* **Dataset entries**
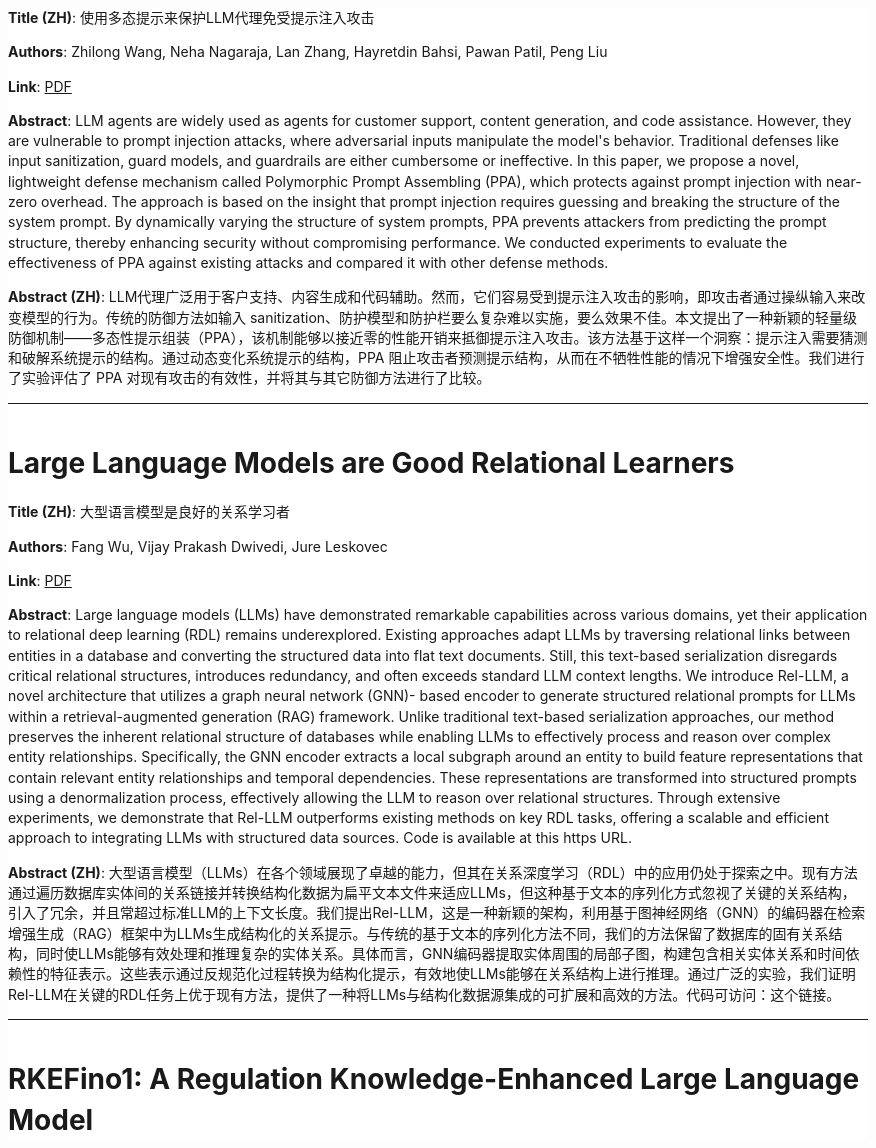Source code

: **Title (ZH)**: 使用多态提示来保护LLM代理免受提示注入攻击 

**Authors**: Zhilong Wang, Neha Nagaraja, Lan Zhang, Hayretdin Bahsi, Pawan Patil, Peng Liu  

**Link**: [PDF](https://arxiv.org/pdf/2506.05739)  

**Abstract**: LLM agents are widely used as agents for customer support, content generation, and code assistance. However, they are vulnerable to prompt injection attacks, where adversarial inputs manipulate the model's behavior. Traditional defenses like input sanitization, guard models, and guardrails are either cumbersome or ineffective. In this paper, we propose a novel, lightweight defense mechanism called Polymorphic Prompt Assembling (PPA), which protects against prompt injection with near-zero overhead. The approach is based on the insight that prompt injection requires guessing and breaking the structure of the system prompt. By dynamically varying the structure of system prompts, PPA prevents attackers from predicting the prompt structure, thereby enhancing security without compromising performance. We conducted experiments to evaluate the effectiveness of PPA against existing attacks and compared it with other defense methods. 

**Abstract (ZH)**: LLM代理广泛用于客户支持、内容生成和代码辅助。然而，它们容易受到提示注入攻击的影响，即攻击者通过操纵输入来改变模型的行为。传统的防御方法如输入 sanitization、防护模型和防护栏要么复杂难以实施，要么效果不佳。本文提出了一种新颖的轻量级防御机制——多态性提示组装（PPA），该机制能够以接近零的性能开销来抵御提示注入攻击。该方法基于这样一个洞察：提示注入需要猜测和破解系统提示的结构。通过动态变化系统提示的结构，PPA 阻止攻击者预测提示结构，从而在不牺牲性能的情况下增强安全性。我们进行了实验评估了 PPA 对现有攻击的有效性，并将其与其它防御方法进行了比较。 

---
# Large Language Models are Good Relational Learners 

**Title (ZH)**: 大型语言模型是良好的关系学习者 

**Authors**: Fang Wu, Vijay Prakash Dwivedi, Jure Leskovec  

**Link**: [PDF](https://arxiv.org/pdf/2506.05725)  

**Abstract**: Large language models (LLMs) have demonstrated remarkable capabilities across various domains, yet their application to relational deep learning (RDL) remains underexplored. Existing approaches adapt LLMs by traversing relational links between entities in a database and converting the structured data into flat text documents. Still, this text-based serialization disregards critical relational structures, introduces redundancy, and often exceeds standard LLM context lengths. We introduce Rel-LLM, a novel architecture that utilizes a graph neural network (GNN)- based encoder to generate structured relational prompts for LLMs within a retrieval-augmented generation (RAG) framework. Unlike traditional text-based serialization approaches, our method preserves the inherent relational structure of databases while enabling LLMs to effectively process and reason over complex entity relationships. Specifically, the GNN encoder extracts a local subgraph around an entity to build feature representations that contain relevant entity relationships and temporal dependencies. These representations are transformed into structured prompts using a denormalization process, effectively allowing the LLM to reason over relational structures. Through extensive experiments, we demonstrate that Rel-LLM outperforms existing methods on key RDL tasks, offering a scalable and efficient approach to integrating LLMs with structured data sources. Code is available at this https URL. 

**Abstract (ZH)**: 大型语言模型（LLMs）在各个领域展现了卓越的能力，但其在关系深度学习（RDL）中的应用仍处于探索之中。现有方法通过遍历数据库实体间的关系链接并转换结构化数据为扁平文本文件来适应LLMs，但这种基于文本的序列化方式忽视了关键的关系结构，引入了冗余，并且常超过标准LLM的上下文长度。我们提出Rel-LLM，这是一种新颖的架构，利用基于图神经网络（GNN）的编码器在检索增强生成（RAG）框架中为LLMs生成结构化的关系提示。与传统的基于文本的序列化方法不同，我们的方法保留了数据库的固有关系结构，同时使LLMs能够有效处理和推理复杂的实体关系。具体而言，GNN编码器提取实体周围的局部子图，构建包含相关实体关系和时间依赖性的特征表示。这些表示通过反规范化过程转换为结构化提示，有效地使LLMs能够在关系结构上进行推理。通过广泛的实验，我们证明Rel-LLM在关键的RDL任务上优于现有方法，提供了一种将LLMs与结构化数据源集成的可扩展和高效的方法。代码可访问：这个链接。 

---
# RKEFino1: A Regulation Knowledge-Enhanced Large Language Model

* **Task goal**
Pick out every line of the data above that contains the string "Large", treating uppercase and lowercase as different, and copy each one in full.

* **Solution to this exercise**
# Large Language Models are Good Relational Learners 
**Abstract**: Large language models (LLMs) have demonstrated remarkable capabilities across various domains, yet their application to relational deep learning (RDL) remains underexplored. Existing approaches adapt LLMs by traversing relational links between entities in a database and converting the structured data into flat text documents. Still, this text-based serialization disregards critical relational structures, introduces redundancy, and often exceeds standard LLM context lengths. We introduce Rel-LLM, a novel architecture that utilizes a graph neural network (GNN)- based encoder to generate structured relational prompts for LLMs within a retrieval-augmented generation (RAG) framework. Unlike traditional text-based serialization approaches, our method preserves the inherent relational structure of databases while enabling LLMs to effectively process and reason over complex entity relationships. Specifically, the GNN encoder extracts a local subgraph around an entity to build feature representations that contain relevant entity relationships and temporal dependencies. These representations are transformed into structured prompts using a denormalization process, effectively allowing the LLM to reason over relational structures. Through extensive experiments, we demonstrate that Rel-LLM outperforms existing methods on key RDL tasks, offering a scalable and efficient approach to integrating LLMs with structured data sources. Code is available at this https URL. 
# RKEFino1: A Regulation Knowledge-Enhanced Large Language Model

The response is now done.